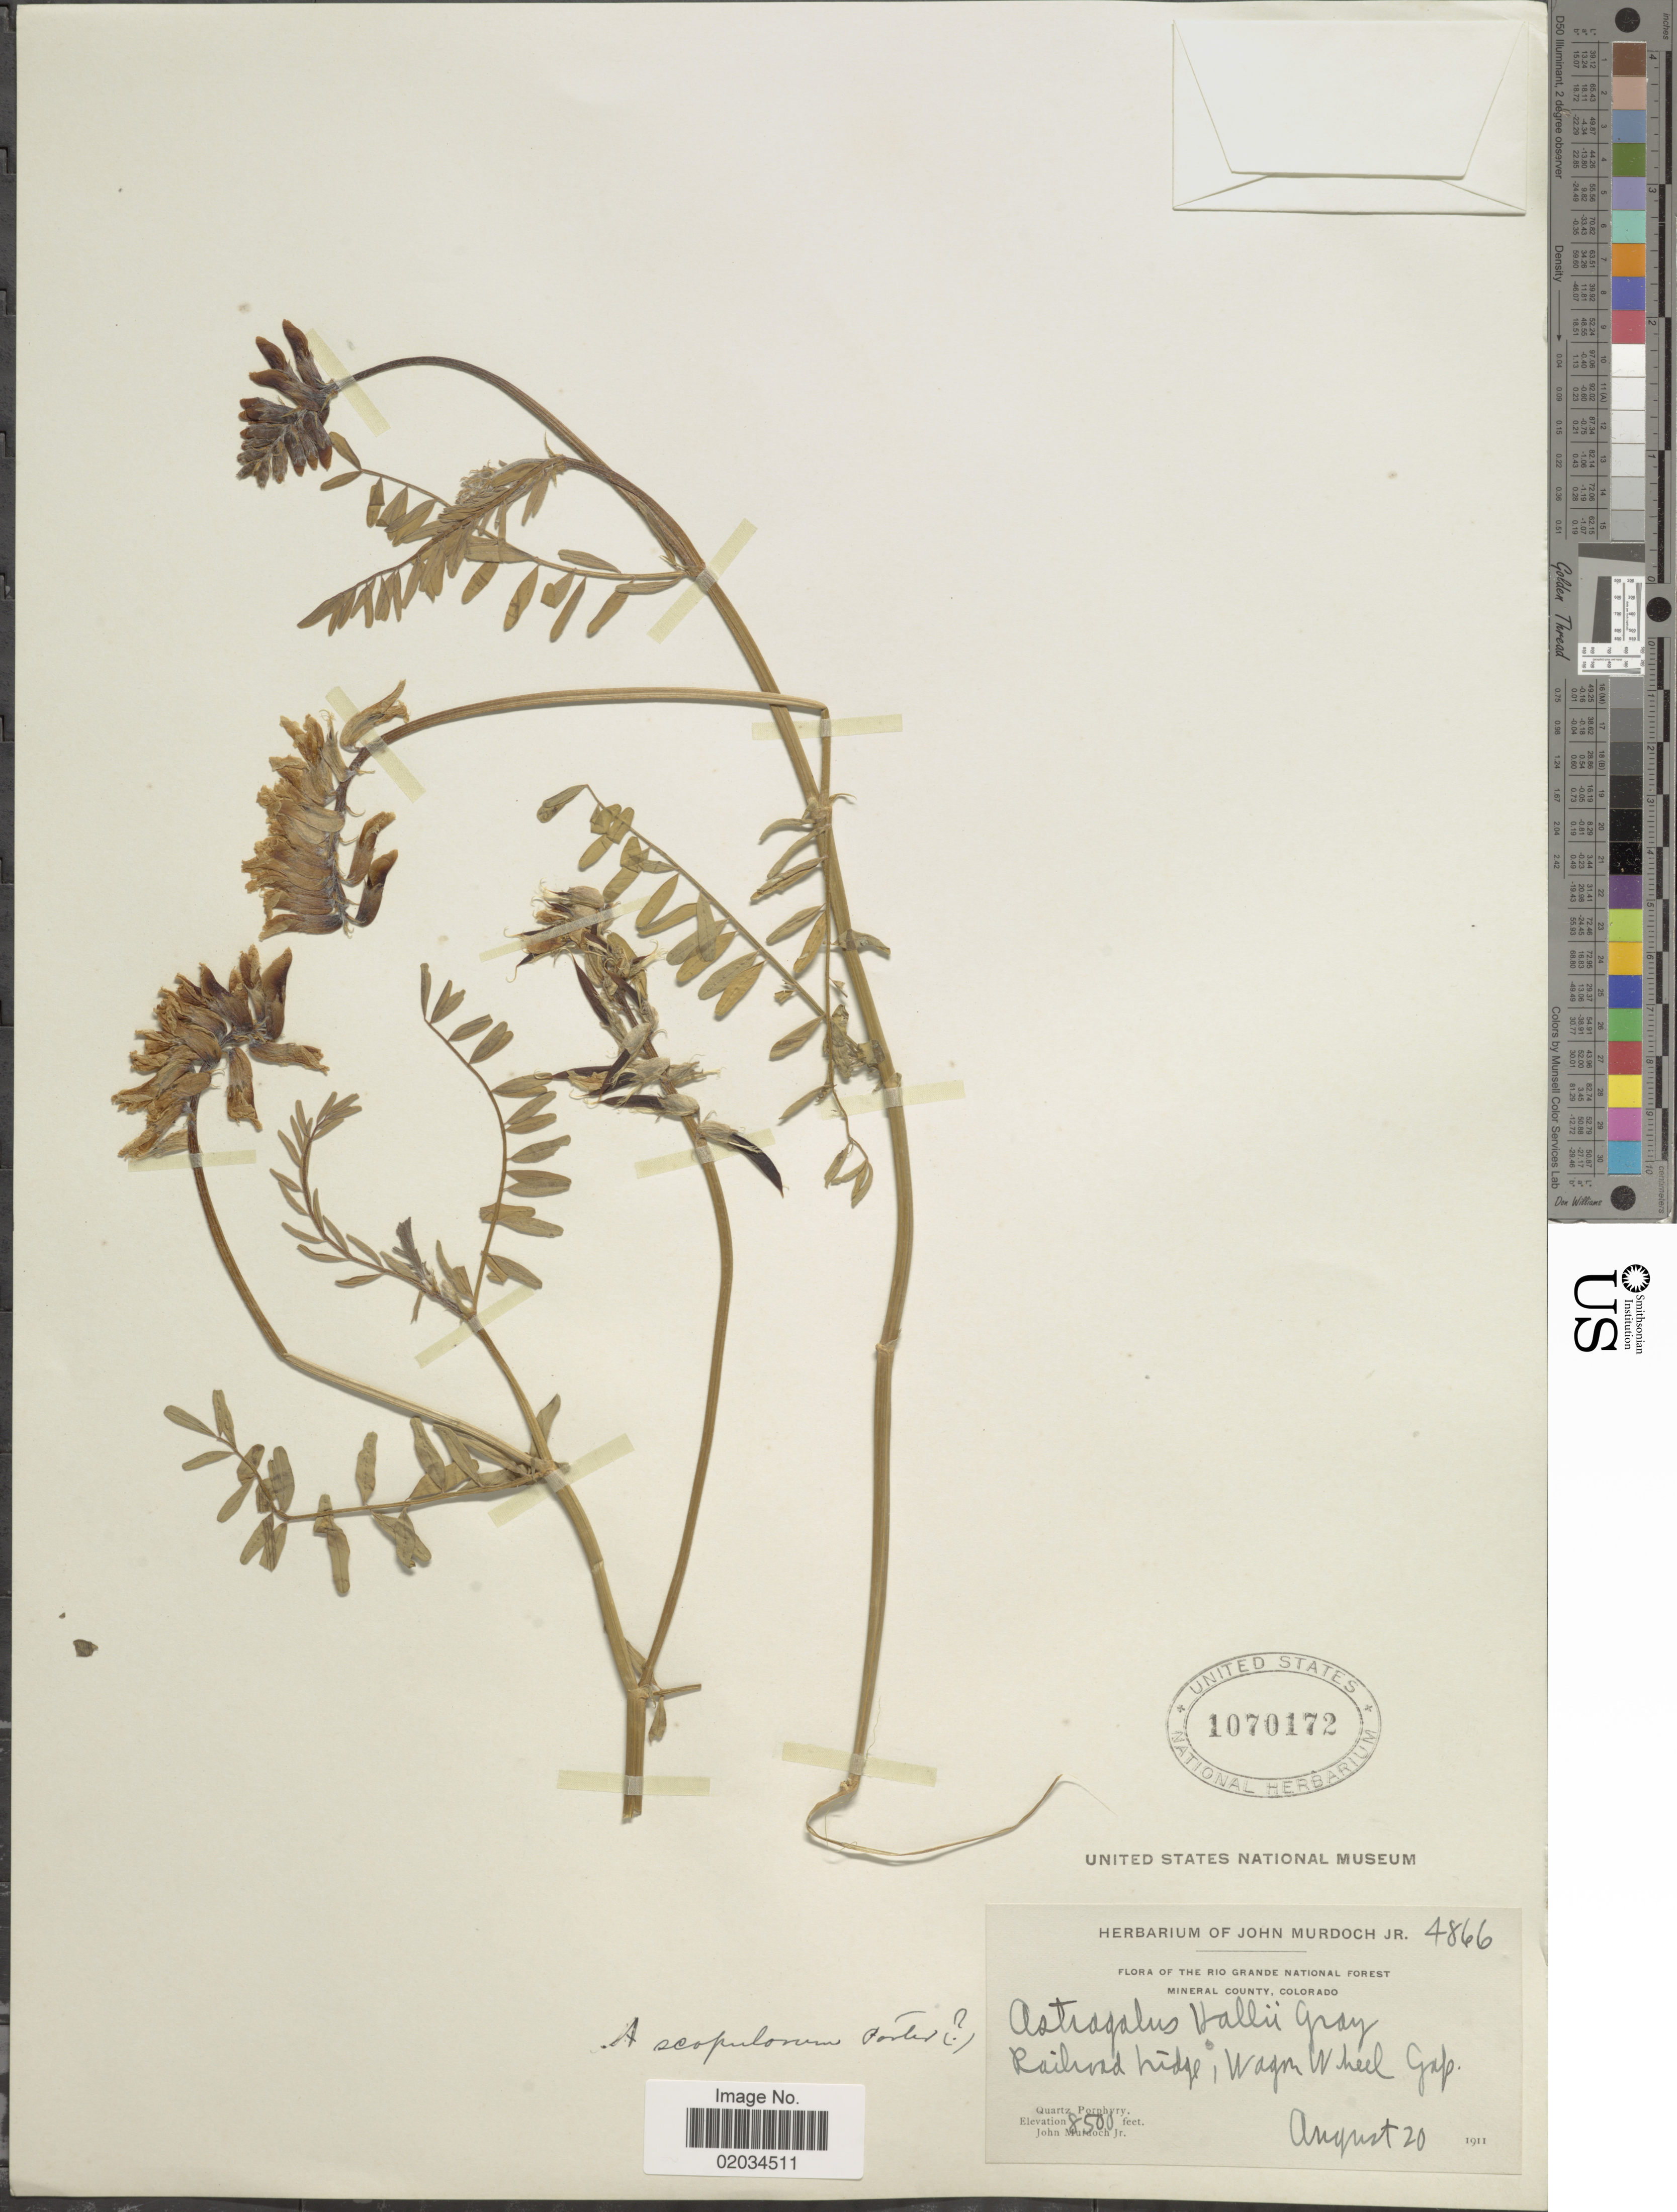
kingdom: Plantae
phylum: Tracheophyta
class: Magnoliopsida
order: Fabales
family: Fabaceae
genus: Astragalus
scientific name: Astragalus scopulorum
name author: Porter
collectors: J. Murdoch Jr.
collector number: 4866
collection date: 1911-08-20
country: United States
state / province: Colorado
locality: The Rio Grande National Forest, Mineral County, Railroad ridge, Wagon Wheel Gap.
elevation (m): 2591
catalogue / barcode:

::::

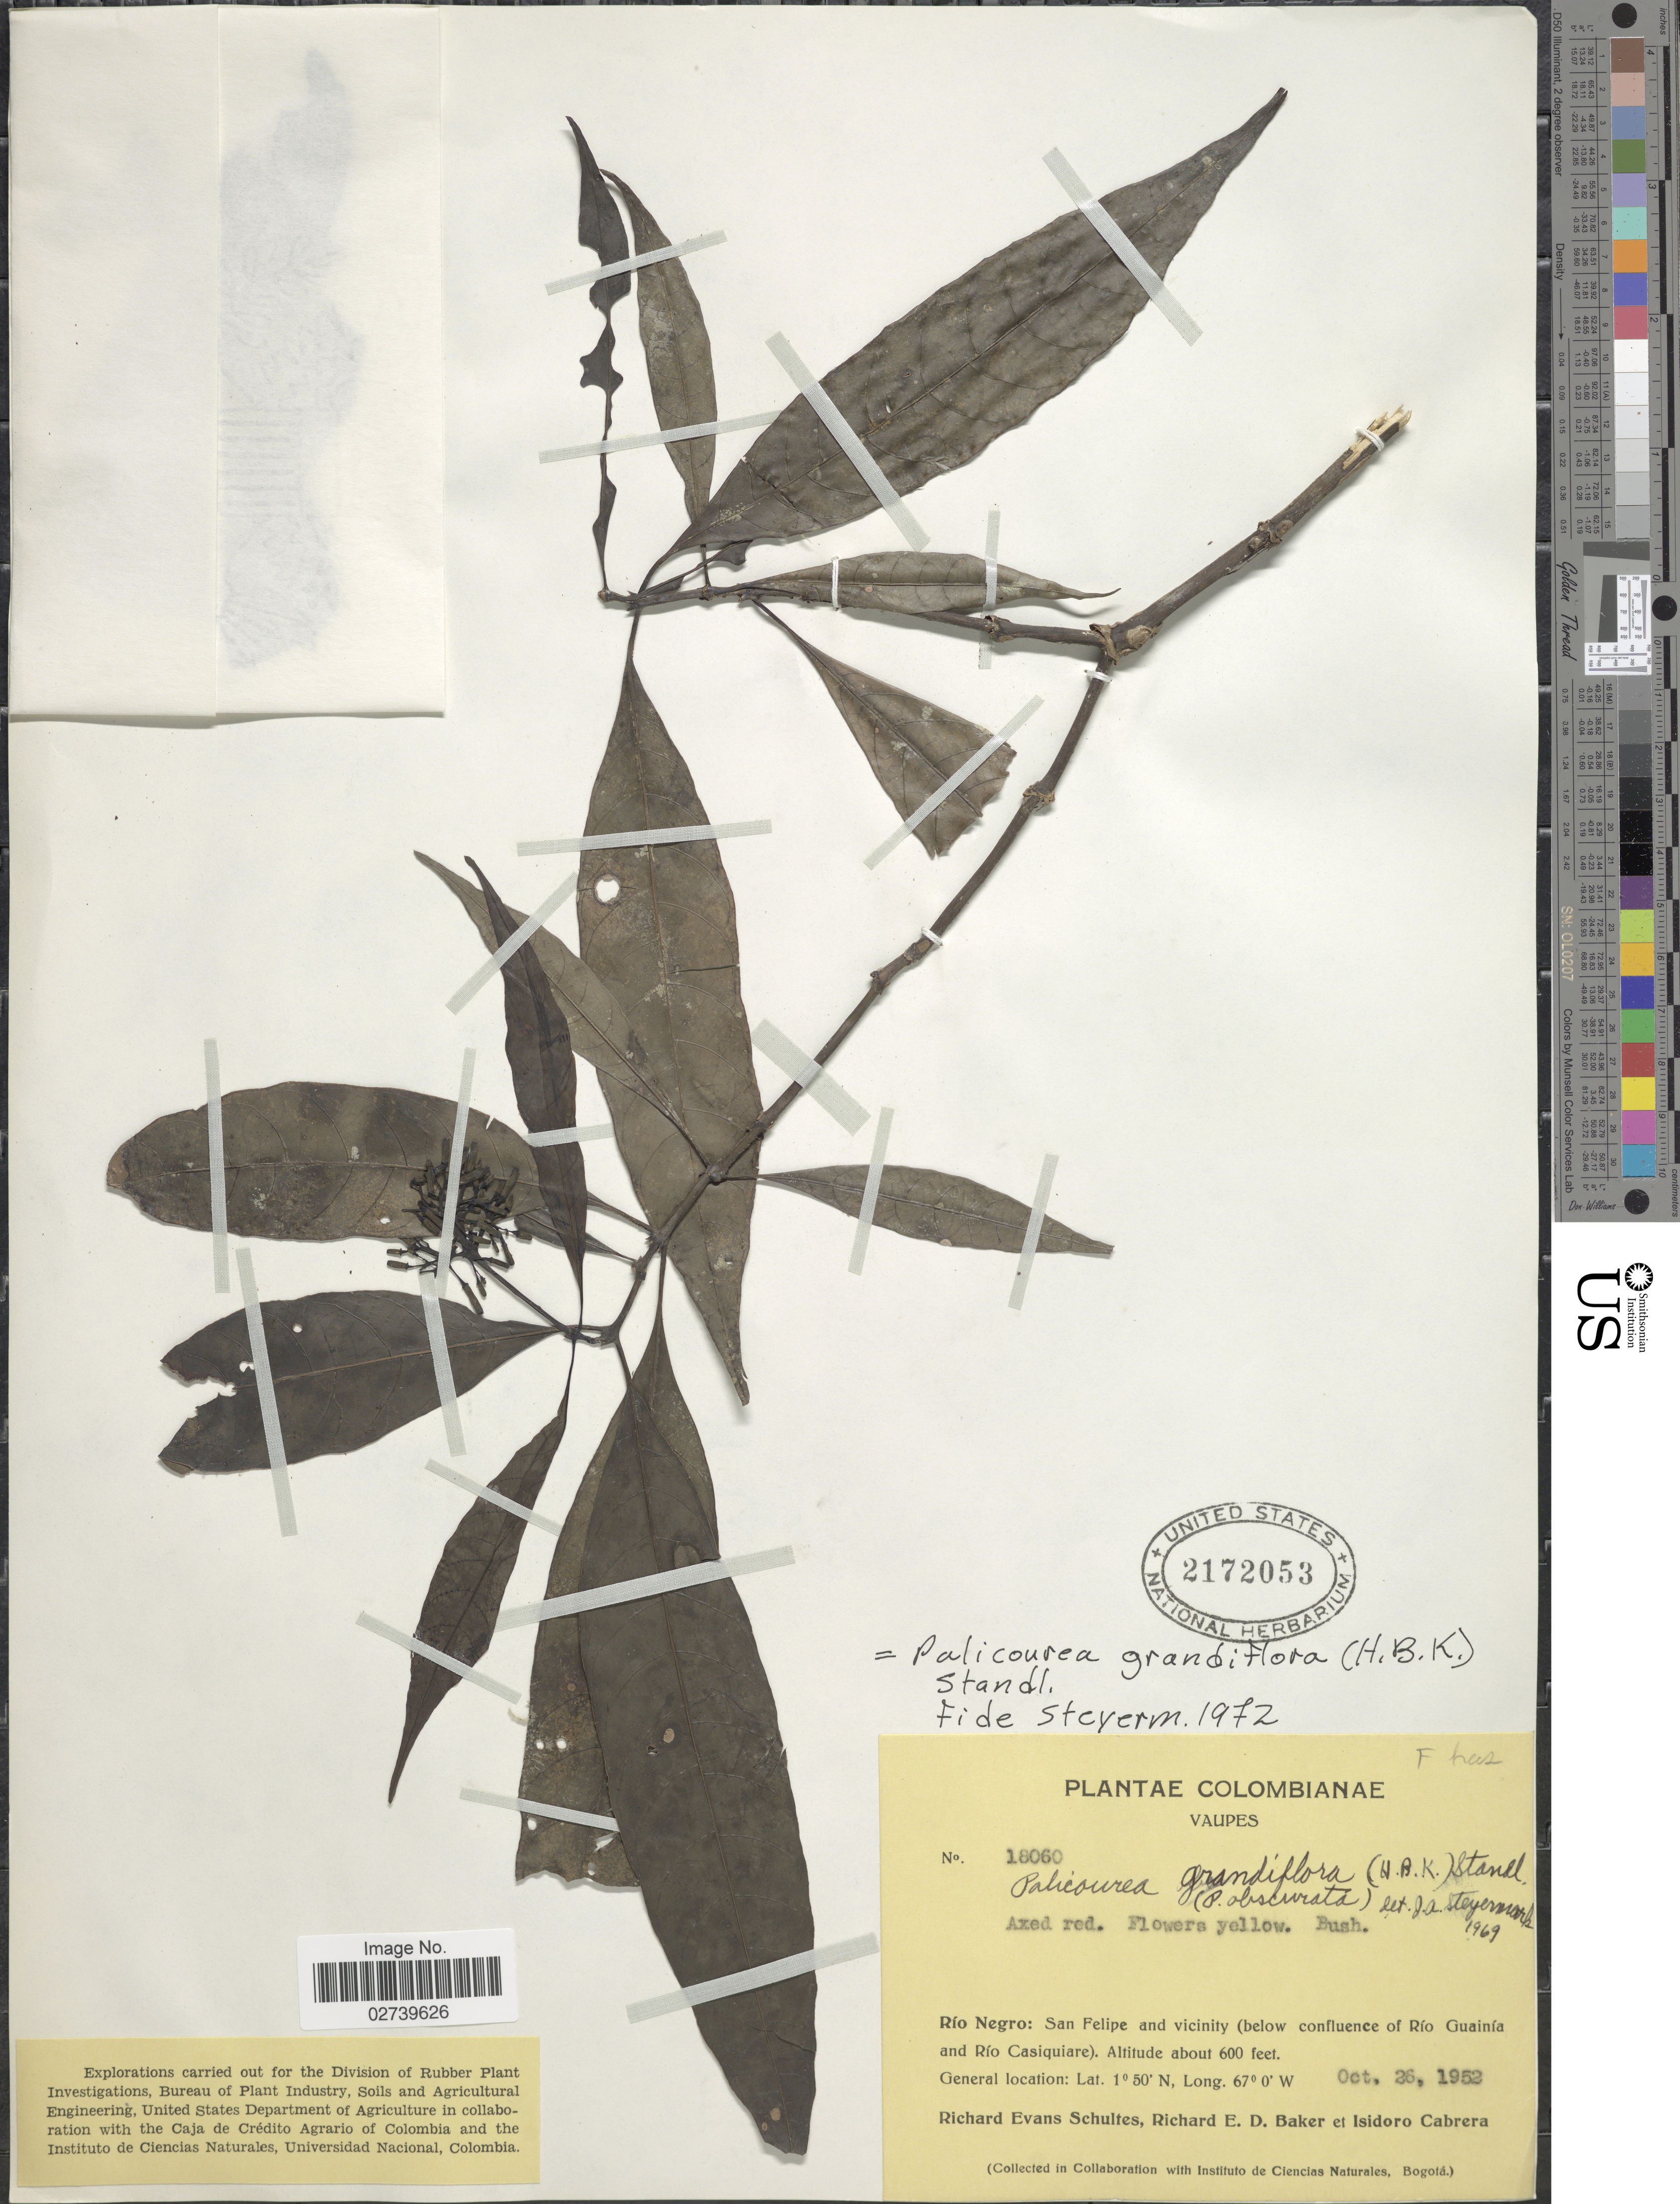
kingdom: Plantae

::::

Return, verbatim, the data between the line holding "collection date: 1911-08-20" and the line holding "elevation (m): 2591", inclusive.

collection date: 1911-08-20
country: United States
state / province: Colorado
locality: The Rio Grande National Forest, Mineral County, Railroad ridge, Wagon Wheel Gap.
elevation (m): 2591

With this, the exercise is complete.